Muscular Dystrophy mutation is sex-linked and located on the X chromosome. So while both male and female dogs can be affected, GRMD is mostly a disease related to male Goldens. Females can be carriers of the mutation, however, and will not exhibit any symptoms. The lack of dystrophin proteins leads to the progressive degeneration of skeletal and cardiac muscles. The disease is similar to the human form of muscular dystrophy. Symptoms appear relatively quickly, at about six weeks to two months of age. An affected dog will exhibit muscle weakness, difficulty standing or walking normally, and difficulty swallowing, Symptoms can range from relatively mild to severe.

What is GR-PRA1 & GR-PRA2?

Progressive Retinal Atrophy (PRA) is a category of genetic mutations that cause vision loss and blindness. Photoreceptor cells in the retina begin to degenerate, typically progressing from a loss of night vision to complete blindness. Both GR-PRA1 and GR-PRA2 are inherited.

What is PRA-PRCD?

Progressive Rod-Cone Degeneration, or PRA-prcd, is a form of Progressive Retinal Atrophy (PRA) in which the cells in the dog's retina degenerate and die. PRA for dogs is similar to retinitis pigmentosa in humans. Complete blindness can occur in older dogs. Progressive Rod-Cone Degeneration is a form of PRA known to affect over 40 different breeds. PRA-prcd is inherited as an autosomal recessive disorder. A dog must have two copies of the mutated gene to be affected by PRA.

What is ICH?

Ichthyosis is a hereditary skin condition found in many breeds.  Some people have equated it to dandruff but in varying degrees.  Some dogs have a horrible case of it with scabs and sores and they live with this their entire lives while other dogs may be affected with it and never have a flake on them.  Recently a test has been created to test to see if a dog is clear, a carrier or affected. 

What is NCL?

The neuronal ceroid-lipofuscinoses (NCLs) are a class of inherited neurological disorders that have been diagnosed in dogs, humans, cats, sheep, goats, cynomolgus monkeys, cattle, horses, and lovebirds.
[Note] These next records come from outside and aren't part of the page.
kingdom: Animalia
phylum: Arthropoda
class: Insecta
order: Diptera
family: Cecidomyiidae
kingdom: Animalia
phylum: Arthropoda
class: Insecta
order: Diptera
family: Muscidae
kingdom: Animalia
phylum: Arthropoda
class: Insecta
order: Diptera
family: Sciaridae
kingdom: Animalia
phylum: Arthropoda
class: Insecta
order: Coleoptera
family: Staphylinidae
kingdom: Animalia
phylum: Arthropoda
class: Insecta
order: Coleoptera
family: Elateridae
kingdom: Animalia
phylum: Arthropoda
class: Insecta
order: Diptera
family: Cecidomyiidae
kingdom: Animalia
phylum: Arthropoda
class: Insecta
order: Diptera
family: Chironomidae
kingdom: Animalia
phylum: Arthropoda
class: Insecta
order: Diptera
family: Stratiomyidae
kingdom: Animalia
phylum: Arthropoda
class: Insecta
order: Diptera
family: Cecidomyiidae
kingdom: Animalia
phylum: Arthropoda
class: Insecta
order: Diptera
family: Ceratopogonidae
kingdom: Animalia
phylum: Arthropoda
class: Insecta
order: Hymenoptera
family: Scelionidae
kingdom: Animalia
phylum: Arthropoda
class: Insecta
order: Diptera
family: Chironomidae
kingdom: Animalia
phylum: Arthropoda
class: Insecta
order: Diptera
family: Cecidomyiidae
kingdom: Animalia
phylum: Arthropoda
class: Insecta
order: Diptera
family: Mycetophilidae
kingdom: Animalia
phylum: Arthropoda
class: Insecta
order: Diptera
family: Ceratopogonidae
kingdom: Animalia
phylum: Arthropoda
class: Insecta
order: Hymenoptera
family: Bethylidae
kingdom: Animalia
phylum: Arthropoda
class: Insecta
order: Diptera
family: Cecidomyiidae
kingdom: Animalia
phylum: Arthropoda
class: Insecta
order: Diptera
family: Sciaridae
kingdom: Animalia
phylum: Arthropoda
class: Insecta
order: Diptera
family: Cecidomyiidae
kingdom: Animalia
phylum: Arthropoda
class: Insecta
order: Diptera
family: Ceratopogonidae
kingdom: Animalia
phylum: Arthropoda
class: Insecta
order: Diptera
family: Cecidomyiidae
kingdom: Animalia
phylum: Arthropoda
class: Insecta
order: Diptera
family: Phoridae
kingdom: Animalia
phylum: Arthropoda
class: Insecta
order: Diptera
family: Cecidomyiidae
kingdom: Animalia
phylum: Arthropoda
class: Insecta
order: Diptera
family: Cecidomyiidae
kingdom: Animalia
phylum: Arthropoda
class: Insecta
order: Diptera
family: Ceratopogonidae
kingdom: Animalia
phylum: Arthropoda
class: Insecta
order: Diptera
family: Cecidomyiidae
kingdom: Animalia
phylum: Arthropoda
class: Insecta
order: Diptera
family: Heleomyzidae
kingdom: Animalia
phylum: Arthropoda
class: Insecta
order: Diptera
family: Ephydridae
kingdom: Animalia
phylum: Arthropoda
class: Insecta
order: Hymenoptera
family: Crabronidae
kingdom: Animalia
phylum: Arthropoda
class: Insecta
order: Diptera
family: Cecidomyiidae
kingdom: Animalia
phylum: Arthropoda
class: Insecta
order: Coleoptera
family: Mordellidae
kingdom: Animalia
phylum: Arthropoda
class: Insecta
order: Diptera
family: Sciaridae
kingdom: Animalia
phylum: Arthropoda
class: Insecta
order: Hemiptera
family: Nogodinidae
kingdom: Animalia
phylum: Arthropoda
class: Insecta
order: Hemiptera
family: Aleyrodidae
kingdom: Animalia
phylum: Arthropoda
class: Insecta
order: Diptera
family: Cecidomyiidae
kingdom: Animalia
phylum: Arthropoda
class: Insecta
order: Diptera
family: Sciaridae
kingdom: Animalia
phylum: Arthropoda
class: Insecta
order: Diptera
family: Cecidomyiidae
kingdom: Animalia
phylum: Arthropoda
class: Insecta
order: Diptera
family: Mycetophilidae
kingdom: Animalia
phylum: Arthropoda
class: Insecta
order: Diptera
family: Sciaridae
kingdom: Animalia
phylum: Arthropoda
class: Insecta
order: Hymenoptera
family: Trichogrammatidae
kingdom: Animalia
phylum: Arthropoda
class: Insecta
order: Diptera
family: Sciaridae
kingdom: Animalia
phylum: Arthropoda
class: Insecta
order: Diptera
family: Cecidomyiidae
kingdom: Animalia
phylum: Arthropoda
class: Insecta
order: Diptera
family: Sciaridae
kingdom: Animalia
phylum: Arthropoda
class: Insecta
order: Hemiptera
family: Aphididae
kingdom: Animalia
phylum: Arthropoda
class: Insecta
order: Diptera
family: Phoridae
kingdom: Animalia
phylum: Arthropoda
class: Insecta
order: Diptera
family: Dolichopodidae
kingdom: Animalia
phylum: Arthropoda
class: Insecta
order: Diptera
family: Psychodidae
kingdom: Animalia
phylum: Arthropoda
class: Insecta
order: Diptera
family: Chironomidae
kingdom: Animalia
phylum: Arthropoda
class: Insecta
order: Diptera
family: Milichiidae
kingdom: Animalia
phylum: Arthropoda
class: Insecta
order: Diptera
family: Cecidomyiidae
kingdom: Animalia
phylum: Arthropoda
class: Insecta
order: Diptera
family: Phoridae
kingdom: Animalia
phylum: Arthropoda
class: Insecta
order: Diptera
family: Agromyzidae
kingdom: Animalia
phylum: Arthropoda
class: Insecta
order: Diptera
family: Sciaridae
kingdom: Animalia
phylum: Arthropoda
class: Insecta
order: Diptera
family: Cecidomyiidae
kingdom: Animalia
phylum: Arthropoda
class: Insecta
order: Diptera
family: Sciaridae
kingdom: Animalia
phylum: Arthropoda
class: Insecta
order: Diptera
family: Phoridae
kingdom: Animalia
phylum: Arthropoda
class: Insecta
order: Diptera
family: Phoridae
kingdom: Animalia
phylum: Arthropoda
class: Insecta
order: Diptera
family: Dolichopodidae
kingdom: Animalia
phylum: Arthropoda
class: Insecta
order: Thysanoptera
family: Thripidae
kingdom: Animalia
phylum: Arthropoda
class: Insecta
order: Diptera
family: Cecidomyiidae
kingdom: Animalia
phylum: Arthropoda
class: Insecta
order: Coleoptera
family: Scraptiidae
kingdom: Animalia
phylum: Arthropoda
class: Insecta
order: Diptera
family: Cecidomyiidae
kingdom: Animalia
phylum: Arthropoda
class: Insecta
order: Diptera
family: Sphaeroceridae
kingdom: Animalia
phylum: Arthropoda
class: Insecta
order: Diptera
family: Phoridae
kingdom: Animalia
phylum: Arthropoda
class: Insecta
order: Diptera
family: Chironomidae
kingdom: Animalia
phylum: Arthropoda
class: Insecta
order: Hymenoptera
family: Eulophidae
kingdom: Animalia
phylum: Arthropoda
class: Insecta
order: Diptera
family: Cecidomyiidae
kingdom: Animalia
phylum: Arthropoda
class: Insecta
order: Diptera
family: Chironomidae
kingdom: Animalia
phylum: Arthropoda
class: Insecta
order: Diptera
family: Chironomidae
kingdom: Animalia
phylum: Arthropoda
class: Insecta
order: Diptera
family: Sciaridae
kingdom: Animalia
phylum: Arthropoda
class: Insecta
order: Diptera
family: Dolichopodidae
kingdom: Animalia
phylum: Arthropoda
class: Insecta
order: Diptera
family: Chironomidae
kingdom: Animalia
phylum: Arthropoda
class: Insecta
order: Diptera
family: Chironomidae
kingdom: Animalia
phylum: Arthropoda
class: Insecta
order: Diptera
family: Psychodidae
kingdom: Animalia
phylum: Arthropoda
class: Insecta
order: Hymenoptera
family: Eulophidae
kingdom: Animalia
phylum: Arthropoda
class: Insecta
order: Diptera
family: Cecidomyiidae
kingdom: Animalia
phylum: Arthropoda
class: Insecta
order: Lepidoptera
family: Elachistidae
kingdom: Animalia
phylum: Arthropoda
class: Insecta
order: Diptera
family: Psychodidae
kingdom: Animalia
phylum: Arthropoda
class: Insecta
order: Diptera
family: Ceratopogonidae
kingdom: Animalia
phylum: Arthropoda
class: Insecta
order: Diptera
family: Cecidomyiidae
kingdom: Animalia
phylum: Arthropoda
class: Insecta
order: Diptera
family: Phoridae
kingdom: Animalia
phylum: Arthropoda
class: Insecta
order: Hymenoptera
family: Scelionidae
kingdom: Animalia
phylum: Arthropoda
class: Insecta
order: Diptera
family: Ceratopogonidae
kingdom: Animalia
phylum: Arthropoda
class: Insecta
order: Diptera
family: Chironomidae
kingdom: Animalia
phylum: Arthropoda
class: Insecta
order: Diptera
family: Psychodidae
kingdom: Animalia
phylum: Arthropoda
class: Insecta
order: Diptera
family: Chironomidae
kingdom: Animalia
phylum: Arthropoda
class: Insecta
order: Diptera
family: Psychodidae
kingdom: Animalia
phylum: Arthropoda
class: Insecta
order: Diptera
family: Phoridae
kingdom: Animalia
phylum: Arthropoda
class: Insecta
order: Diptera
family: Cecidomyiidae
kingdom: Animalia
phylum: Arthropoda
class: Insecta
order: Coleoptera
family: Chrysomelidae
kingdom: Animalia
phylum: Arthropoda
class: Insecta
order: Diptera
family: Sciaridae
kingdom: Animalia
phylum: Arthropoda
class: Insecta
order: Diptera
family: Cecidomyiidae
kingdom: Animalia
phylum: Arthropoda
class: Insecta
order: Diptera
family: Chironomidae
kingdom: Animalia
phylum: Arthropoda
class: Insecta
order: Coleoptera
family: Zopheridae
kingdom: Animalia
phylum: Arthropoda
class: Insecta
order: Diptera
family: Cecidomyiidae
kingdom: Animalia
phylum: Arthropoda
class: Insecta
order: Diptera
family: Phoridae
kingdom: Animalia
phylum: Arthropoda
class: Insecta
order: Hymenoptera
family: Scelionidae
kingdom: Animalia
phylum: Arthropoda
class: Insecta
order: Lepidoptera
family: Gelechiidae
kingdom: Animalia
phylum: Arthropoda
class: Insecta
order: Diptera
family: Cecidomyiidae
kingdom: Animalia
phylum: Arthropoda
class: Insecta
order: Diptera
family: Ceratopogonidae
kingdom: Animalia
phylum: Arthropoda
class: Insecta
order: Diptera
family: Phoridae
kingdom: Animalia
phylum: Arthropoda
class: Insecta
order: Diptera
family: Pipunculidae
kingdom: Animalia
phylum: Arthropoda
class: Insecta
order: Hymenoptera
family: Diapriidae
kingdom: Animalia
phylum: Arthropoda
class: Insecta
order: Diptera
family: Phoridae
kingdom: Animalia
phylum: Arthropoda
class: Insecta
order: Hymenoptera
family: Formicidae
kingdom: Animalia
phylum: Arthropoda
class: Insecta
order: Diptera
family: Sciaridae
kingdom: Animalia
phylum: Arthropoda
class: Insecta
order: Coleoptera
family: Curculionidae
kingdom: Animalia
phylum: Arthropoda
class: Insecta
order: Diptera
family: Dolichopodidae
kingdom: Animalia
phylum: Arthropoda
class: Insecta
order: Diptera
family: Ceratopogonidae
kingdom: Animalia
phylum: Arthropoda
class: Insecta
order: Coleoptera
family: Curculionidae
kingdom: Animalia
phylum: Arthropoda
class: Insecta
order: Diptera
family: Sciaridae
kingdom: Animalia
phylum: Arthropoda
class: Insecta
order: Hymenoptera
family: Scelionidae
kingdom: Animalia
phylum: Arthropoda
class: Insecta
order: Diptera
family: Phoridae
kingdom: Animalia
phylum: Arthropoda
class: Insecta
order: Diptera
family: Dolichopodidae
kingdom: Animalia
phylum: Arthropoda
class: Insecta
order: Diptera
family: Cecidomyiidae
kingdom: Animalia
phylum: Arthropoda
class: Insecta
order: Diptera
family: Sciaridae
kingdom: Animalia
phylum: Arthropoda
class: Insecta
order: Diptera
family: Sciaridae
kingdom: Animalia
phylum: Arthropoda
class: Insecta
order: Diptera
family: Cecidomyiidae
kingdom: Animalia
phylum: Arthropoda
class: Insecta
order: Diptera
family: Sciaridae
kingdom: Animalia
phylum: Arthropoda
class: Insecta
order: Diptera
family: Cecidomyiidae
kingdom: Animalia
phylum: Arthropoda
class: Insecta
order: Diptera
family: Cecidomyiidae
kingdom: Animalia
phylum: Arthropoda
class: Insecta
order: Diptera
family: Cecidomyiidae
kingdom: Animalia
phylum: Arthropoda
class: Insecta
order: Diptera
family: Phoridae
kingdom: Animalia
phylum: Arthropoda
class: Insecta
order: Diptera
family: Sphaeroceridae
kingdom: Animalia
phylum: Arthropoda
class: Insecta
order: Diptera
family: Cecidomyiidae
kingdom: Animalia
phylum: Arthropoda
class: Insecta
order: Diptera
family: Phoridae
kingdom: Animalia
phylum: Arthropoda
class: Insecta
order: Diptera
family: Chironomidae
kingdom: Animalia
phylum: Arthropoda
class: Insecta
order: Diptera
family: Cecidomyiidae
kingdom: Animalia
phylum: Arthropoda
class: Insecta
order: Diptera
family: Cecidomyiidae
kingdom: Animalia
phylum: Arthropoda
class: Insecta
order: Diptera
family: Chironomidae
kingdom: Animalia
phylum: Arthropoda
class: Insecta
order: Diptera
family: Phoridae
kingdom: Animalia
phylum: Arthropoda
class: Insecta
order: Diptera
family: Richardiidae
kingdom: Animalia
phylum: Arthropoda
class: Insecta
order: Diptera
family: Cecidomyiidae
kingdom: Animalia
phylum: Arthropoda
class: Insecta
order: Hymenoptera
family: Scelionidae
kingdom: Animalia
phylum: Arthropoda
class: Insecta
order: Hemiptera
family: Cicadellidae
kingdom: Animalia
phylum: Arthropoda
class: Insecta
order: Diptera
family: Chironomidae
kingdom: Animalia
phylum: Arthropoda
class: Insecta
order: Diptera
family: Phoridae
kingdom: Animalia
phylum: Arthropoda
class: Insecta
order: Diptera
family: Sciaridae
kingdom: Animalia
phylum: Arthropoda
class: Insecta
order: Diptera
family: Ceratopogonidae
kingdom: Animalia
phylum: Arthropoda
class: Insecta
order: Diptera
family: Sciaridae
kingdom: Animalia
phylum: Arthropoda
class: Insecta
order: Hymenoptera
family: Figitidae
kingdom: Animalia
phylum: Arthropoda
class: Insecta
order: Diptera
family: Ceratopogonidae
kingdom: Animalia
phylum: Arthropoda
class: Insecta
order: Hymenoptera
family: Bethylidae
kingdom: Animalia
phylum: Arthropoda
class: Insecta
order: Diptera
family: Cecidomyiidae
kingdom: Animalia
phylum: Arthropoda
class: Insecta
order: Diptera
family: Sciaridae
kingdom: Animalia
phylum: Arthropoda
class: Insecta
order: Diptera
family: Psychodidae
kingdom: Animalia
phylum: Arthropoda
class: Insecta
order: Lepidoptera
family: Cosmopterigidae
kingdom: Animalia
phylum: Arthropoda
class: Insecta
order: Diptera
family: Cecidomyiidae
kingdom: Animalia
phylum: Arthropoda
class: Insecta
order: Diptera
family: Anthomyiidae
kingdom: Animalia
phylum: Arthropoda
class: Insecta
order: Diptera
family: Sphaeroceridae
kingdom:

Among dogs, NCL has been reported in many breeds. NCL is almost always inherited as an autosomal recessive trait. This neurologic disease becomes apparent at approximately 13 months of age.  Often the first sign of disease is a subtle loss of coordination that is more apparent when the dog is excited.   The extent of the incoordination gradually increases.  The dog may begin pacing or circling when 15 months old and seizures often start before 18 months of age.  Visual impairment and behavioral changes also start at that time.  The neurologic deficiencies slowly but relentlessly increase and affected Golden Retrievers are often euthanized due to deteriorating quality of life when 30-to-35 months old.